While you are saving for retirement, you get the best bang for your buck when your Thrift Savings Plan contributions occur during down markets. When you are retired and withdrawing money for living expenses, your portfolio is irreparably damaged when your withdrawals coincide with down markets.
Having the flexibility to increase your savings contributions or reduce or eliminate your withdrawals during down markets can go a long way toward protecting your financial plan during economic periods like we’ve seen over the past 18 months. The lower your necessary expenses – your nondiscretionary spending – the greater flexibility you have to increase savings to or reduce withdrawals from your investment portfolio.

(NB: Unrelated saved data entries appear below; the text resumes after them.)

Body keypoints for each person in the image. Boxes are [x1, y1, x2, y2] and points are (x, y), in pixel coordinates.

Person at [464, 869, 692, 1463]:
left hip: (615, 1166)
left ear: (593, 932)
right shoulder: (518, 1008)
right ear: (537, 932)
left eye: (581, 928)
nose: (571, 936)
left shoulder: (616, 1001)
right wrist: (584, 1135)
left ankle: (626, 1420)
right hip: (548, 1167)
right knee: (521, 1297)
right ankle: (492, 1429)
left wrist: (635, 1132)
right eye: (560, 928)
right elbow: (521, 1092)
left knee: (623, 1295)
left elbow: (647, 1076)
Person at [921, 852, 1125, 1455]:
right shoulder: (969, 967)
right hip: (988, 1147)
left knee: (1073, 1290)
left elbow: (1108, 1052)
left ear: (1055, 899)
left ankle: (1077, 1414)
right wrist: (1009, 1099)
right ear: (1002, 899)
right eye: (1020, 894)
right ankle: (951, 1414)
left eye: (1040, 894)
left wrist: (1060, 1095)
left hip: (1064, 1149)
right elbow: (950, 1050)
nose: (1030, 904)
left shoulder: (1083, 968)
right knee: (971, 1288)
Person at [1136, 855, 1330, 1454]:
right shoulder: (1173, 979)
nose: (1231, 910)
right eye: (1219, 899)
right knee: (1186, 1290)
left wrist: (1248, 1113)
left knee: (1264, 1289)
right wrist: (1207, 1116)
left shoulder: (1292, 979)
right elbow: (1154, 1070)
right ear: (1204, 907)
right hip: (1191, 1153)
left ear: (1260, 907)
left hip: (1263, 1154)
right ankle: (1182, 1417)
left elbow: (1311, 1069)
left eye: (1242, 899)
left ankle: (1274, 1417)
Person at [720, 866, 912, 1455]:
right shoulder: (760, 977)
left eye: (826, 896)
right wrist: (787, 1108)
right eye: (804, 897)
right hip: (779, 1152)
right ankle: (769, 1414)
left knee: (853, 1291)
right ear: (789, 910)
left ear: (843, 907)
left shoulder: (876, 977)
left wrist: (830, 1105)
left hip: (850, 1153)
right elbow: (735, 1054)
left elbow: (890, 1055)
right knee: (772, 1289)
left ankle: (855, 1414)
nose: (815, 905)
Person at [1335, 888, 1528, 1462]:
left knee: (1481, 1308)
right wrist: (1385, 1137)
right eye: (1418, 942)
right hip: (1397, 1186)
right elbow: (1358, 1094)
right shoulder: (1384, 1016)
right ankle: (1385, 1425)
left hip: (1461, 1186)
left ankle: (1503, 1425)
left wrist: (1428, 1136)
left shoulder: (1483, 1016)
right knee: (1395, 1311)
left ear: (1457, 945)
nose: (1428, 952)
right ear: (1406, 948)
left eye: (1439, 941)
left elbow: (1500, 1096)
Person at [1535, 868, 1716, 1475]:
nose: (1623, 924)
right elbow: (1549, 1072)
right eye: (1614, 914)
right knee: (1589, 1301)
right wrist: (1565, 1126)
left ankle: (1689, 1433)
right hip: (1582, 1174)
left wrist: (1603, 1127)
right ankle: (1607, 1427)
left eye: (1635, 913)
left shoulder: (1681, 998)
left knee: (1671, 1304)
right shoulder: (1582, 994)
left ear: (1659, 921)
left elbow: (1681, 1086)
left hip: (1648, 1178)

One area of nondiscretionary spending is often the cost of housing – in particular, required rent or mortgage payments. Keeping these payments as low as possible in any given year helps to increase the flexibility you have to increase savings contributions or reduce withdrawals when it is to your advantage. This doesn’t mean that the traditional goal of paying off your mortgage by the time you retire isn’t a good
idea. It means that it might not be the best idea to commit yourself to the higher nondiscretionary payments of a 15-year mortgage when you could reduce your required payments by opting for a 30-year mortgage, instead.
With interest rates at historically low levels, it might pay to consider refinancing your existing mortgage or mortgages into a single fixed-rate loan over a longer term. Let’s say you’re entering retirement and you have a balance of $100,000 and 10 years remaining on your current mortgage. Your payment is $1,100 per month. If you could refinance this loan and cut your monthly payments in half by stretching them over
30 years, that’s a decrease in nondiscretionary spending of $6,600 per year, before taxes. That’s $6,600 per year you could avoid withdrawing from your retirement plan in a down market. For most retirees, this decrease in nondiscretionary spending will be enough to have a big impact on the security of their retirement plans.

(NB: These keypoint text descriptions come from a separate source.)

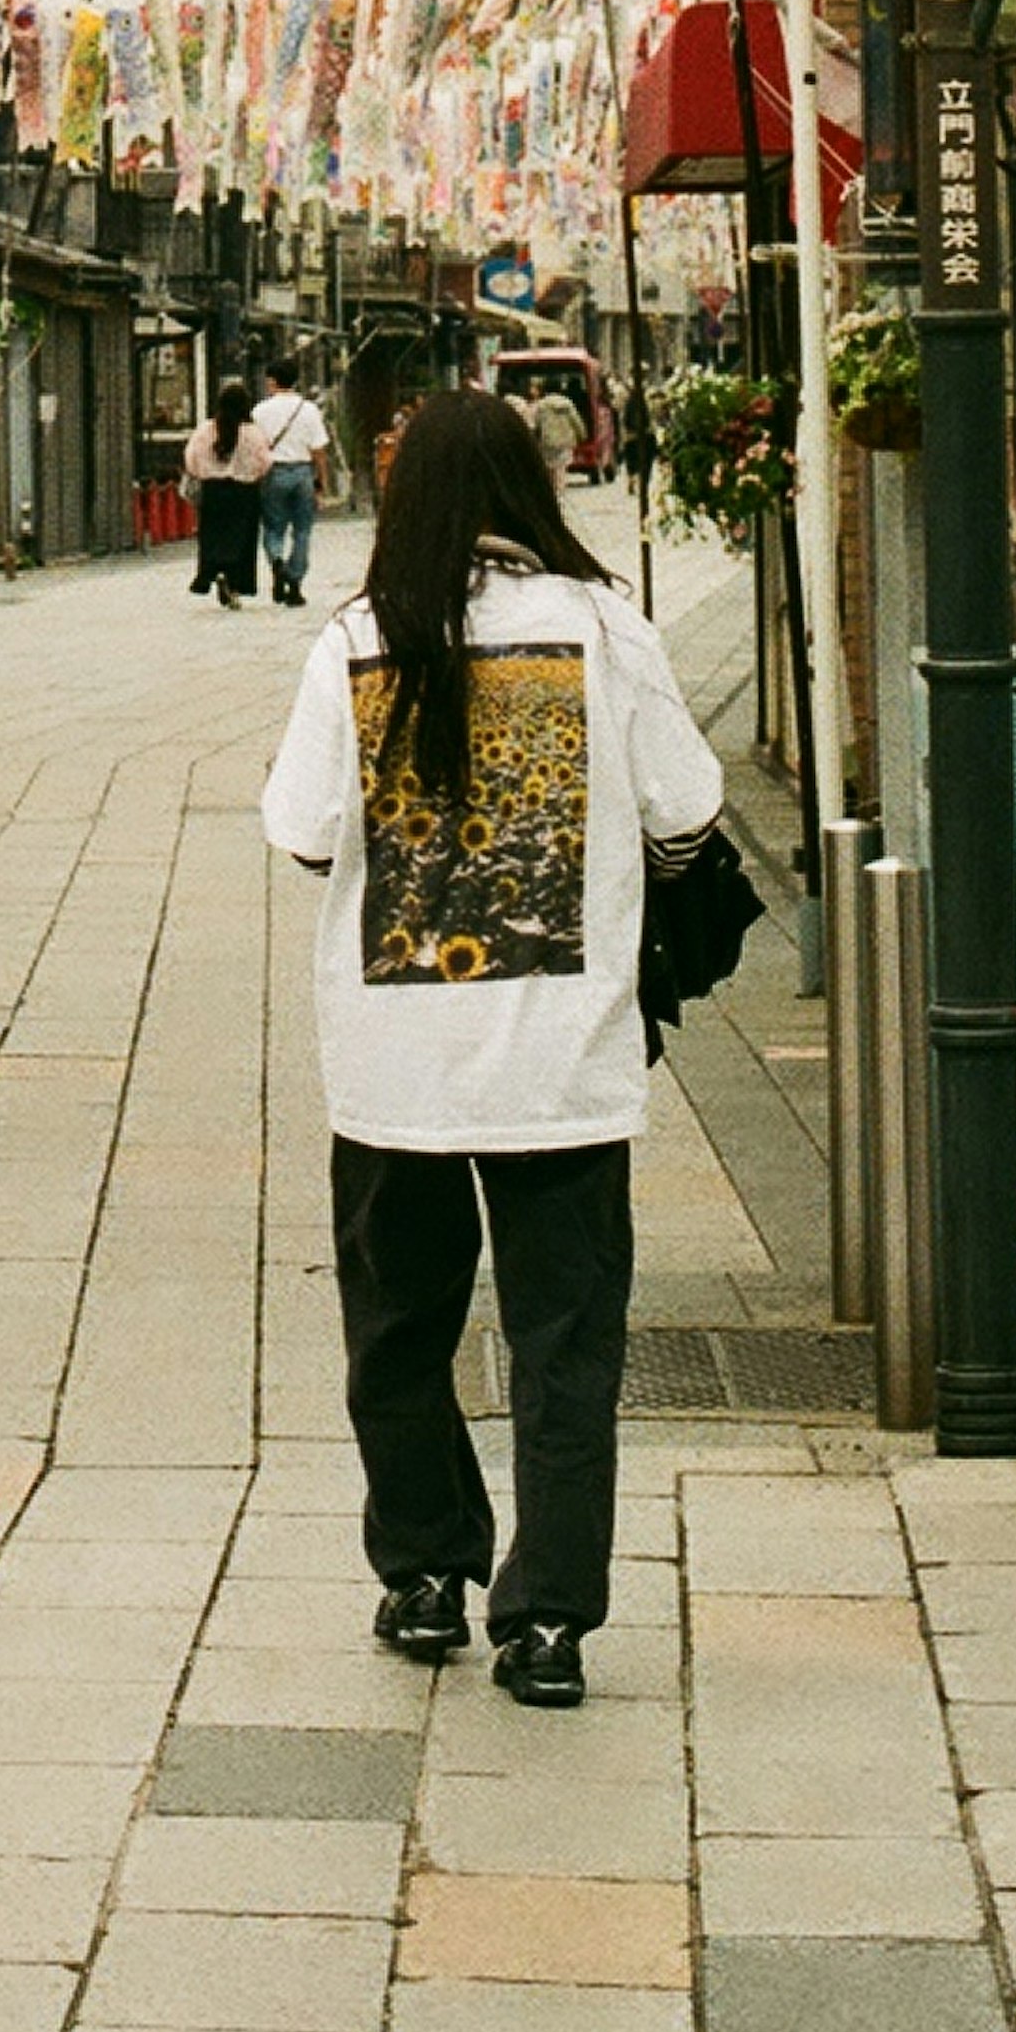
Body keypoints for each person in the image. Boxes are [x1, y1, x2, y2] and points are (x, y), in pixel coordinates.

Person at [262, 389, 722, 1713]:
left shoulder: (354, 643)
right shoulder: (604, 629)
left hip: (391, 1064)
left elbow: (299, 831)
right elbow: (687, 817)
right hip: (562, 1066)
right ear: (534, 487)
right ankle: (549, 1621)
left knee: (398, 1331)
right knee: (566, 1344)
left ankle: (423, 1572)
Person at [183, 373, 274, 608]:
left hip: (212, 490)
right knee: (242, 539)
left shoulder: (206, 430)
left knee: (212, 536)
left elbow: (191, 459)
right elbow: (265, 462)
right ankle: (235, 584)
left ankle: (213, 571)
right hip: (244, 492)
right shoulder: (252, 433)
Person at [250, 354, 331, 607]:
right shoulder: (309, 410)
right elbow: (319, 449)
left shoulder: (260, 411)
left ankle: (276, 561)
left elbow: (254, 447)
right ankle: (295, 581)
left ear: (273, 382)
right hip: (303, 472)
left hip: (273, 473)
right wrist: (322, 482)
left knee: (273, 527)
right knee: (303, 530)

Yes, you’ll probably be spending more on interest over your lifetime. Yes, you’ll be paying more for your housing in the long run. But the interest is tax deductible and there is more to the retirement game than economics. If your goal is to balance the amount that you can withdraw from your investment portfolio over your lifetime against the risk of running out of money prematurely, there is value in lowering the mandatory mortgage payment. The flexibility that the lower payment brings can reduce the investment risk you face.

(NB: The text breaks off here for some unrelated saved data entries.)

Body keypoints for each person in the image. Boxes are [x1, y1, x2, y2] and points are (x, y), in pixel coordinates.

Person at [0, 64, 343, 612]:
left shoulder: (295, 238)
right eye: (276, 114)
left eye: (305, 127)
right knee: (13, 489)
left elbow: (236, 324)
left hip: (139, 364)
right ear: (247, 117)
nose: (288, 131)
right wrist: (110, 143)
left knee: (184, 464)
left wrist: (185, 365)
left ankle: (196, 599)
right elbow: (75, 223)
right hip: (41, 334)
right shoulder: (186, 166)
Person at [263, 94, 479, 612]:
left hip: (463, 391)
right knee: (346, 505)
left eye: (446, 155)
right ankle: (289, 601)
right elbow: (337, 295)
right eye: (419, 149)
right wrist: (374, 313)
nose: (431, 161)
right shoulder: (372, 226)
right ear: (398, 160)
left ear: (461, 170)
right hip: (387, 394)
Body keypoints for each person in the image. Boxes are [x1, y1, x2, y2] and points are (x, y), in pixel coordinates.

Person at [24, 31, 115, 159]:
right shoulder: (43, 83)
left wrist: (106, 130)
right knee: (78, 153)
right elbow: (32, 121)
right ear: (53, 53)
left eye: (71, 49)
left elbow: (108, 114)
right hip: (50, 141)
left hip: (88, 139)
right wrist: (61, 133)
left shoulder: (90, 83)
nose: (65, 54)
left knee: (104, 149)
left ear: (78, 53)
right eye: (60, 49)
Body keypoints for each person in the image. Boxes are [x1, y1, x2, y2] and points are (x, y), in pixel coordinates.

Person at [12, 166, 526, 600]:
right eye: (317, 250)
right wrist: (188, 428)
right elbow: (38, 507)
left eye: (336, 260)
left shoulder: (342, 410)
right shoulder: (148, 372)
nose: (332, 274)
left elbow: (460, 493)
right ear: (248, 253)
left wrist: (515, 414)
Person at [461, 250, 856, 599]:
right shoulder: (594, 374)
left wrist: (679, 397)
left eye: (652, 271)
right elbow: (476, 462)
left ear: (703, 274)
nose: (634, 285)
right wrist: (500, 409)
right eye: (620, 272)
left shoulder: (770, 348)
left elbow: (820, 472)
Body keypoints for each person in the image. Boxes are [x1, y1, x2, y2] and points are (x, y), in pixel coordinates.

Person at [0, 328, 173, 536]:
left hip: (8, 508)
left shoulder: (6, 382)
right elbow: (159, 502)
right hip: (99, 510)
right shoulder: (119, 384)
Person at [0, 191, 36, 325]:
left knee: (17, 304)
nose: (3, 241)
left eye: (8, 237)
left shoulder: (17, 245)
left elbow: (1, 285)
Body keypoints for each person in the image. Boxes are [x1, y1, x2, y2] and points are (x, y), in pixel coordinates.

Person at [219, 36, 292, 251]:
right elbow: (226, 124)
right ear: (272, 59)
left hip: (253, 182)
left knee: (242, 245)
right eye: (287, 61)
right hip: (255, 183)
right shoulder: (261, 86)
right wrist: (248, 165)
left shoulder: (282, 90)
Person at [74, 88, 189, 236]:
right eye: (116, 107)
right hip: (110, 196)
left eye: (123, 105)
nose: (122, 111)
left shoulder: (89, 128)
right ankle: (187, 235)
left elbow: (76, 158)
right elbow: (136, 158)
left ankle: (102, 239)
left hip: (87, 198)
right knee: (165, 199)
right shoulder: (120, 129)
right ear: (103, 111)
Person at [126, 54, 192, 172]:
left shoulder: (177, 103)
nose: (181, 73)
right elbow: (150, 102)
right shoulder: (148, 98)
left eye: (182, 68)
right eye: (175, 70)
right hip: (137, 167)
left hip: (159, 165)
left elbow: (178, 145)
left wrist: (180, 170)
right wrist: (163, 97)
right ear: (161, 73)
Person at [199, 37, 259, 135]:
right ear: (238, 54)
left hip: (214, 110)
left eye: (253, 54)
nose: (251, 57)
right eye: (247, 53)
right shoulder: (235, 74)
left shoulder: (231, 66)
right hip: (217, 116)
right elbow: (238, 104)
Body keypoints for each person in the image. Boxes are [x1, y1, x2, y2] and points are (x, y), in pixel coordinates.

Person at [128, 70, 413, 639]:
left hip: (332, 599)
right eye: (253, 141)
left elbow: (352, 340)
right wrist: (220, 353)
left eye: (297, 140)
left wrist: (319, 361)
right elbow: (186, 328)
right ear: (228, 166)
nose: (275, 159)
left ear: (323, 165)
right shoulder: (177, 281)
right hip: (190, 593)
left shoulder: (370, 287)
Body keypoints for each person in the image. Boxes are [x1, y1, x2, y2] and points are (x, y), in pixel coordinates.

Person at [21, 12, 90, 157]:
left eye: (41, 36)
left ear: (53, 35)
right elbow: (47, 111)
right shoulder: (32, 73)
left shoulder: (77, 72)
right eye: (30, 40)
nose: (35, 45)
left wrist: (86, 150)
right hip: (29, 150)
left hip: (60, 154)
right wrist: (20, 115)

Keep in mind that there is an “option value” to the mortgage, as well. You can decide to prepay the mortgage at your discretion. If your financial circumstances allow, you can pay the loan off early, either through larger monthly payments or in a lump sum. If interest rates fall further, you can refinance again. If they rise, you may be happy to have a low rate mortgage that is no longer available.
In our hypothetical example, if the markets and other factors cooperate, you could continue to make the $1,100 monthly payment against the new loan and have it paid off in the same 10-year period as your current loan. Having the ability to reduce those payments if the markets don’t cooperate, however, could be the difference between success and failure in the long run.